12. The voice receiving device as claimed in claim 11, wherein the microphone array comprises at least two microphones installed at different positions of the voice capturing device.

13. The voice receiving device as claimed in claim 12, wherein the position of the sound source of the target voice signal comprises distance and orientation.

14. The voice receiving device as claimed in claim 11, wherein the de-noising module transmits voice signal in the second voice signal belonging to the target voice signal to a voice delivery channel and transmits voice signal in the second voice signal not belonging to the target voice signal to a noise delivery channel; and according to the voice signal transmitted to the noise delivery channel, de-noising the voice signal transmitted to the voice delivery channel.

15. The voice receiving device as claimed in claim 14, wherein the de-noising module eliminates a part of the second voice signal having frequency without the frequency of the preset voice signal from the second voice signal.

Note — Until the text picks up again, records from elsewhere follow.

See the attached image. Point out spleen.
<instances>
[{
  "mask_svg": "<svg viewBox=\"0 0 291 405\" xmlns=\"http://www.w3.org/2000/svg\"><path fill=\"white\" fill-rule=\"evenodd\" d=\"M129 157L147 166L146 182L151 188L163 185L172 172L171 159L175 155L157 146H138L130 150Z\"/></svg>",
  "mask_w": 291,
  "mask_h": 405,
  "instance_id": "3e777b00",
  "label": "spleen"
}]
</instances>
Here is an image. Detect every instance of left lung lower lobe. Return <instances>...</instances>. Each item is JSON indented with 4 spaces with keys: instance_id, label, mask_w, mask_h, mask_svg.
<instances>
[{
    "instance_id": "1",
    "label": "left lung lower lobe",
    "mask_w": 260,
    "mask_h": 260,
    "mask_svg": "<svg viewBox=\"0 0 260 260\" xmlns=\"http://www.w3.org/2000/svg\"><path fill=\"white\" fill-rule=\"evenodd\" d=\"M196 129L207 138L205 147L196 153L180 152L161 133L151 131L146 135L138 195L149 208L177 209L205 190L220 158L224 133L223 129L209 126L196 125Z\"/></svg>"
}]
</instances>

16. The voice receiving device as claimed in claim 14, wherein the de-noising module eliminates a part of the second voice signal having voice amplitude without the voice amplitude of the preset voice signal from the second voice signal.

17. The voice receiving device as claimed in claim 11, wherein the preset voice signal is a prestored user voice signal.

18. The voice receiving device as claimed in claim 11, wherein the determining module compares frequency of the first voice signal to frequency of the preset voice signal; and when the frequency of the first voice signal is within the frequency of the preset voice signal, the determining module determines the first voice signal comprising the target voice signal.

19. The voice receiving device as claimed in claim 11, wherein the determining module compares voice amplitude of the first voice signal to voice amplitude of the preset voice signal; and when the voice amplitude of the first voice signal is within the voice amplitude of the preset voice signal, the determining module determines the first voice signal comprising the target voice signal.

20. The voice receiving device as claimed in claim 11, wherein the operation is making a call.